Thus, while numerous configurations and methods to separate heavier components from LNG or to reduce BTU of LNG are known in the art, all or almost all of them fail to provide economically attractive operation, especially in an offshore environment. Therefore, there is still a need to provide improved configurations and methods for LNG regasification that allows for simple and cost-effective removal of non-methane components to thereby produce LNG with a desirable BTU and/or chemical composition.

The present invention is directed to configurations and methods in which LNG is first pumped to supercritical pressure and then vaporized, preferably in an offshore vaporizer or a vaporizer that is in a location that is remote (e.g., more than 1 km) from a populated area, to a temperature that is a function of the concentration of non-methane components in the LNG (e.g., between about −20° F. to about 15° F.). The so formed supercritical vaporized natural gas is then transported to an onshore facility and split into a first and second portion, wherein the split ratio is once more a function of the concentration of non-methane components in the LNG.

The first portion is then processed to remove at least some non-methane components from the natural gas. Most preferably, work is produced by expanding the regasified natural gas to thereby power recompression of the lean natural gas, which is then combined with the second portion to thereby form a processed LNG.

In one aspect of the inventive subject matter, a method of providing a natural gas product includes a step in which vaporized supercritical LNG is provided, most preferably from offshore to an onshore terminal. In another step, the vaporized supercritical LNG is split into a first and second stream, wherein the first stream is processed to remove at least some non-methane components from the first stream to form a lean natural gas product, and wherein the step of processing further includes a first turbo-expansion of at least a portion of the first stream. In yet another step, the lean natural gas product is compressed using at least in part energy from the first turbo-expansion, and the compressed lean natural gas product is then combined with the second stream to thereby form a sales gas with predetermined content of non-methane components.

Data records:
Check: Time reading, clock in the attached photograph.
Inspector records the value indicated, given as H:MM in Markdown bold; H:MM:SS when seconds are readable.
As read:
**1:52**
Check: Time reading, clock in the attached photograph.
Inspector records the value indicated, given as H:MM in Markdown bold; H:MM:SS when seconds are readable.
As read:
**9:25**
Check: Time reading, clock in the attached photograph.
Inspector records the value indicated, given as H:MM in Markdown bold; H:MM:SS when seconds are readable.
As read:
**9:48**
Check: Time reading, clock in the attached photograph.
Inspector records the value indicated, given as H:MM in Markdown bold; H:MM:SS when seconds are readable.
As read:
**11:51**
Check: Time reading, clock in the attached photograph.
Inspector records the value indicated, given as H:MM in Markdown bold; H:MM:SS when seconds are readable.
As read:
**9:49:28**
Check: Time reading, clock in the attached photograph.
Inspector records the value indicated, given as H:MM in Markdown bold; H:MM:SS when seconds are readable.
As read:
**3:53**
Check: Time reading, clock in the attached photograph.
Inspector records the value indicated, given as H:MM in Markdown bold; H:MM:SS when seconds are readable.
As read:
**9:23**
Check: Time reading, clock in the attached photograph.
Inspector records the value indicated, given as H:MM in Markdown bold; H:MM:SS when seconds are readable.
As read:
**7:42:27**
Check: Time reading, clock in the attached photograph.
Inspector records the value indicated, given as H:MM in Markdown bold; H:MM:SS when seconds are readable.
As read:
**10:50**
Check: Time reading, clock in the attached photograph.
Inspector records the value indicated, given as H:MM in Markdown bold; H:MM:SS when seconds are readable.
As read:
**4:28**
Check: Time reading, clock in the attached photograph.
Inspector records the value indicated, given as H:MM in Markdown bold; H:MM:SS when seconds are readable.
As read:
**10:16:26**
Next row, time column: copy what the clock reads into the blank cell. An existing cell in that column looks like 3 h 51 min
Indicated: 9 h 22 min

Do this:
Reproduce the passage of the LNG regasification text that begins at the words "In one aspect" and stops after "of non-methane components.".

Output for this exercise:
In one aspect of the inventive subject matter, a method of providing a natural gas product includes a step in which vaporized supercritical LNG is provided, most preferably from offshore to an onshore terminal. In another step, the vaporized supercritical LNG is split into a first and second stream, wherein the first stream is processed to remove at least some non-methane components from the first stream to form a lean natural gas product, and wherein the step of processing further includes a first turbo-expansion of at least a portion of the first stream. In yet another step, the lean natural gas product is compressed using at least in part energy from the first turbo-expansion, and the compressed lean natural gas product is then combined with the second stream to thereby form a sales gas with predetermined content of non-methane components.